Em 20 anos, proteção aos defensores de direitos humanos acumula mais ‘retrocessos do que avanços’

Entre 2014 e 2025, o número de pedidos de inclusão no Programa de Proteção aos Defensores de Direitos Humanos (PPDDH) cresceu cerca de 1.300%, segundo o Ministério dos Direitos Humanos e da Cidadania (MDHC). Embora o governo federal relacione o aumento ao fortalecimento da política, o pesquisador Antonio Neto, da plataforma Justiça Global, avalia que foram observados “mais retrocessos e desafios do que avanços” na proteção aos defensores ao longo das duas últimas décadas.

“Todo ano, o comitê escreve documentos de monitoramento, avaliação e recomendação, e é importante dizer que nesses 20 anos, as recomendações basicamente se repetem”, afirmou em entrevista ao Brasil de Fato.

Um exemplo das lacunas apontadas no documento é o tamanho das equipes estaduais, que contam com apenas sete a nove profissionais. O número é considerado insuficiente para atender à demanda, sobretudo em estados com grande extensão territorial ou elevada diversidade demográfica. É o caso da Bahia, que, segundo dados de julho deste ano do Ministério dos Direitos Humanos e da Cidadania, concentra 146 pessoas sob proteção.

Outro entrave é que o programa ainda não foi convertido em texto legislativo, o que o torna vulnerável às mudanças de governo e compromete sua continuidade. “Desde o início, a gente reivindica um marco legal garantido em lei, porque o programa depende de decretos presidenciais para funcionar como uma política pública. Mas os decretos são um instrumento frágil, porque depende necessariamente da boa vontade dos governos de plantão. É uma das lacunas”, afirma Antonio Neto.
--------------------------------
[Tarefa do exercício 1] Segundo o trecho sobre a proteção aos defensores de direitos humanos, quantos profissionais compõem as equipes estaduais do programa?
O trecho e as linhas não têm nenhuma relação entre si.
--------------------------------
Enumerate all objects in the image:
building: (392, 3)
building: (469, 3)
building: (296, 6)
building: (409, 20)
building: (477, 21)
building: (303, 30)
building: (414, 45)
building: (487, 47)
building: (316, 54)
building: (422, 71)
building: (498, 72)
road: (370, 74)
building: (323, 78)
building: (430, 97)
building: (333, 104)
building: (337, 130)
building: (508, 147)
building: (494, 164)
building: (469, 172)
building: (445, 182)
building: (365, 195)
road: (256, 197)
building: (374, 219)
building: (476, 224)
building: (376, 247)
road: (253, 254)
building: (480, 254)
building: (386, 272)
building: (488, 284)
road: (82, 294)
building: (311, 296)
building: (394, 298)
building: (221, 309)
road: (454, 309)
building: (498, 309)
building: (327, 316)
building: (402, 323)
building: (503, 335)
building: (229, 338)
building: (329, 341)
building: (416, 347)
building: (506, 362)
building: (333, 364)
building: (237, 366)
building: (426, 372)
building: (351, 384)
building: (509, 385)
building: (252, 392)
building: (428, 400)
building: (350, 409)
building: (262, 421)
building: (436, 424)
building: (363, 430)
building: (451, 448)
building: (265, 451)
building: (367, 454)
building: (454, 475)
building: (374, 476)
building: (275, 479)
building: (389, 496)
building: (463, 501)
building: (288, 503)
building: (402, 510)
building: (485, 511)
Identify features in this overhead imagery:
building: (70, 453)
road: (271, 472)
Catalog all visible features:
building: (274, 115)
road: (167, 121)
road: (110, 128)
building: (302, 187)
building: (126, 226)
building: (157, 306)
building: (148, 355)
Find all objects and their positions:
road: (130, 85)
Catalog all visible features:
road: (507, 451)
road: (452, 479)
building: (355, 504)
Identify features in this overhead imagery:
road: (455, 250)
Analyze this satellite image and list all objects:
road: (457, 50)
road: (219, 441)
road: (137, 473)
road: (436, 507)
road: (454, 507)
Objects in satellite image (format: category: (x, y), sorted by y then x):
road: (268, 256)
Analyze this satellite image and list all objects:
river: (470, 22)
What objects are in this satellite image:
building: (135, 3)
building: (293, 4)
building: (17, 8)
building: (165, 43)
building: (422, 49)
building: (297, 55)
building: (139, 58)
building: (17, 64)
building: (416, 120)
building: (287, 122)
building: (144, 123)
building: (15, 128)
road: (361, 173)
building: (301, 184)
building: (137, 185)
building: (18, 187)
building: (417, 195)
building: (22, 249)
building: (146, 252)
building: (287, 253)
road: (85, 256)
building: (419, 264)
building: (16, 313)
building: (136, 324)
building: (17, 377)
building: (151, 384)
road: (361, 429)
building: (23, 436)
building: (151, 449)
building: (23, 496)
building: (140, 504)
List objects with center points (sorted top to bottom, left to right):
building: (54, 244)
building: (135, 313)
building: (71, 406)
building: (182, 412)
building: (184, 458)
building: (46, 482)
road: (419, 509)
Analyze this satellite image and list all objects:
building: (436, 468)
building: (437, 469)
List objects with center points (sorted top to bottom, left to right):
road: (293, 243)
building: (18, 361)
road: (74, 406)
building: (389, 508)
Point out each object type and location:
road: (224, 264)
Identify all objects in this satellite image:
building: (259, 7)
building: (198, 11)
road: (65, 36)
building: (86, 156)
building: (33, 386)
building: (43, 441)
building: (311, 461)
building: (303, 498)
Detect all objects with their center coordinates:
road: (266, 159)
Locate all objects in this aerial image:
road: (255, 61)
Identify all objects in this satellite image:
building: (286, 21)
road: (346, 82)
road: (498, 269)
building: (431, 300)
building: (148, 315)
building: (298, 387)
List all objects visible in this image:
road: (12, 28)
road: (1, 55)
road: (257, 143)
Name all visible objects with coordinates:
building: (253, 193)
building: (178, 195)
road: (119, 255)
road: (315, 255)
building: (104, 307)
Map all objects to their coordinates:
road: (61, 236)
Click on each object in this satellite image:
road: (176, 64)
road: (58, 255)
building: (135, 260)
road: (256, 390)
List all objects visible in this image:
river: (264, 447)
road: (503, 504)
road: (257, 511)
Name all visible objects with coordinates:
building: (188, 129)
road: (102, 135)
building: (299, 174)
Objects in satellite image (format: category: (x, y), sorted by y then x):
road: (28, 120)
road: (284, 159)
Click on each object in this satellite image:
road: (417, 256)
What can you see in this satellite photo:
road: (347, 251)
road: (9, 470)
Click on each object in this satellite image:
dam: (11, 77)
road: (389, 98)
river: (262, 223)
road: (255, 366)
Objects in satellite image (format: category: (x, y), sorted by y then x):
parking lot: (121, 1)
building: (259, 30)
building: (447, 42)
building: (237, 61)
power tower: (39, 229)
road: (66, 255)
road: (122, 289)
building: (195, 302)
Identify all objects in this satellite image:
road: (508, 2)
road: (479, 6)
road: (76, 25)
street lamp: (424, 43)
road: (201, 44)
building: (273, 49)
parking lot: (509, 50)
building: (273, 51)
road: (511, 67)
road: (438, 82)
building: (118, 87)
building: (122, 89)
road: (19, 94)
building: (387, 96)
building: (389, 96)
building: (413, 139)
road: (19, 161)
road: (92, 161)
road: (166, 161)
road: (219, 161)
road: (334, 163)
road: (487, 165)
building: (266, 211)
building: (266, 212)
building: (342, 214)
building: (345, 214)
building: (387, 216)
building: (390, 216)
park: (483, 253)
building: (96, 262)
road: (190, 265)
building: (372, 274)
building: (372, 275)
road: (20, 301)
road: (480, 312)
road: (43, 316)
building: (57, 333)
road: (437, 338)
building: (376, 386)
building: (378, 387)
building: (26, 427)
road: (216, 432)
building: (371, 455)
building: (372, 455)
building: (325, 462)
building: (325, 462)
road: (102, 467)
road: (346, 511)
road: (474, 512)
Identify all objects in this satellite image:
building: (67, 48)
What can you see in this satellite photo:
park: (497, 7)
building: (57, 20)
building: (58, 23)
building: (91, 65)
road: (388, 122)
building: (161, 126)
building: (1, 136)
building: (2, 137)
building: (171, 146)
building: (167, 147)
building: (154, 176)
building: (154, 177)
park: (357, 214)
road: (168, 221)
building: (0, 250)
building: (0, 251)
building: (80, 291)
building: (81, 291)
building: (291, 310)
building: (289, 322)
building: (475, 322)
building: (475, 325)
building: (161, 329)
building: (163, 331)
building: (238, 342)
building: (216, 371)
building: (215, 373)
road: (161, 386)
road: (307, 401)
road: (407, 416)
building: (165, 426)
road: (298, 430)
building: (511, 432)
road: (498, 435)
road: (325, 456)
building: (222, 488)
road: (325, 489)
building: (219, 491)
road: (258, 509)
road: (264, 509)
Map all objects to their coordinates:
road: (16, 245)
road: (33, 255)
--------------------------------
[Tarefa do exercício 2] Organize as linhas em um CSV de duas colunas, enunciado e resposta, com uma linha por enunciado e cada campo entre aspas, trocando as quebras de linha por espaços. Comece na linha que contém "What objects are" e pare depois da linha que contém "building: (303, 498)".

[Resultado da tarefa 1] De sete a nove profissionais.

[Resultado da tarefa 2]
enunciado,resposta
"What objects are in this satellite image:","building: (135, 3) building: (293, 4) building: (17, 8) building: (165, 43) building: (422, 49) building: (297, 55) building: (139, 58) building: (17, 64) building: (416, 120) building: (287, 122) building: (144, 123) building: (15, 128) road: (361, 173) building: (301, 184) building: (137, 185) building: (18, 187) building: (417, 195) building: (22, 249) building: (146, 252) building: (287, 253) road: (85, 256) building: (419, 264) building: (16, 313) building: (136, 324) building: (17, 377) building: (151, 384) road: (361, 429) building: (23, 436) building: (151, 449) building: (23, 496) building: (140, 504)"
"List objects with center points (sorted top to bottom, left to right):","building: (54, 244) building: (135, 313) building: (71, 406) building: (182, 412) building: (184, 458) building: (46, 482) road: (419, 509)"
"Analyze this satellite image and list all objects:","building: (436, 468) building: (437, 469)"
"List objects with center points (sorted top to bottom, left to right):","road: (293, 243) building: (18, 361) road: (74, 406) building: (389, 508)"
"Point out each object type and location:","road: (224, 264)"
"Identify all objects in this satellite image:","building: (259, 7) building: (198, 11) road: (65, 36) building: (86, 156) building: (33, 386) building: (43, 441) building: (311, 461) building: (303, 498)"